A benefit corporation must "have a purpose of creating general public benefit” and must "pursue or create" a "general public benefit." The model benefit corporation legislation defines "general public benefit" as:
- "material, positive impact on society and the environment, taken as a whole, as assessed against a third-party standard, from the business and operations of a benefit corporation."
Some states use that exact wording; some have relatively minor variations. Each benefit corporation may adopt one or more "specific public benefit purposes" by amending its articles, but "[t]he identification of a specific public benefit does not limit the obligation to create a general public benefit."
Should the "general public benefit" be mandatory or would it be better to simply expressly allow more flexibility in corporate purpose? California evidently could not agree on the answer, as it passed both a benefit corporation statute and a "flexible purpose corporation" statute.
I understand the argument of the proponents of the benefit corporation statutes and its "general public purpose" mandate to be roughly:
- We want companies that are pursuing "good" in all areas (or that are at least "good" companies if taken as a whole). For example, we don’t want companies that are treating their employees well, but trashing the environment.
I am sympathetic to that argument as it applies to certifications, but not as it applies to corporate statutes. If B Lab only wants to certify “good” companies, fine: create your criteria, evaluate the companies and don’t certify any companies that aren’t "good" - taken as a whole.
But what if a corporation’s focus is narrower? What if the managers and shareholders of the corporation care about shareholder wealth and the homeless, but not the environment? Personally, I would prefer a corporation that thinks seriously about shareholder wealth and [insert social or environmental benefit], to the corporation that focuses only on shareholder wealth.
Again, I appreciate all of the excellent comments from this post that noted that focusing beyond shareholder wealth can already (often) be done in the corporate context and in the LLC context. But in practice, I think many of our corporations myopically focus on shareholder wealth maximization.
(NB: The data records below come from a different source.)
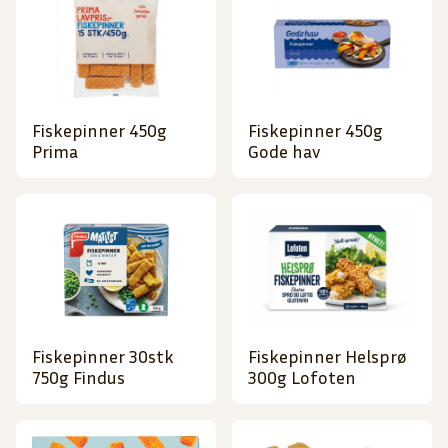
Fiskepinner 450g
Fiskepinner 450g
Prima
Gode hav
Fiskepinner 30stk
Fiskepinner Helsprø
750g Findus
300g Lofoten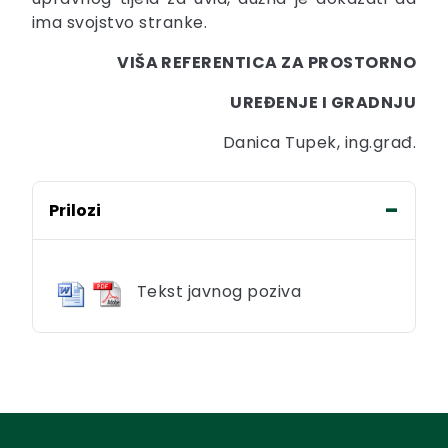
ima svojstvo stranke.
VIŠA REFERENTICA ZA PROSTORNO
UREĐENJE I GRADNJU
Danica Tupek, ing.građ.
Prilozi
Tekst javnog poziva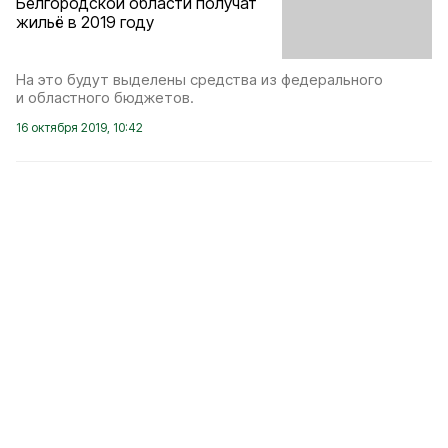
Белгородской области получат
жильё в 2019 году
На это будут выделены средства из федерального
и областного бюджетов.
16 октября 2019, 10:42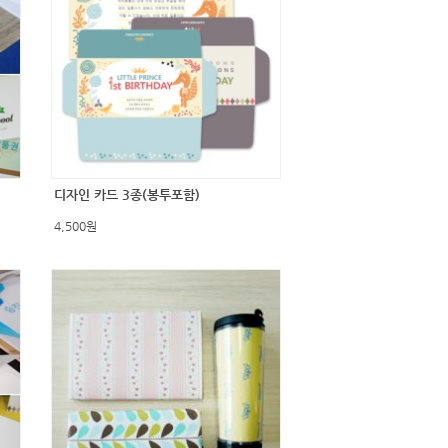
디자인 카드 3종(봉투포함)
4,500원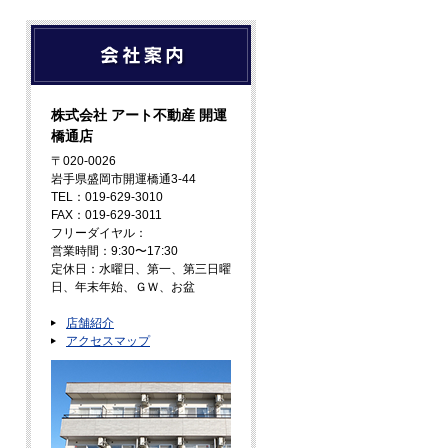
株式会社 アート不動産 開運
橋通店
〒020-0026
岩手県盛岡市開運橋通3-44
TEL：019-629-3010
FAX：019-629-3011
フリーダイヤル：
営業時間：9:30〜17:30
定休日：水曜日、第一、第三日曜
日、年末年始、ＧＷ、お盆
店舗紹介
アクセスマップ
In any event, the question from this current post is simply: Should we mandate a "general public benefit" or just expressly allow more flexibility in our statutes? Personally, I am leaning in favor of express flexibility. I would save mandates of this type for brands like B Lab’s certification. These brands might become powerful enough to shift to the new paradigm the benefit corporation legislation is driving at and that is addressed here.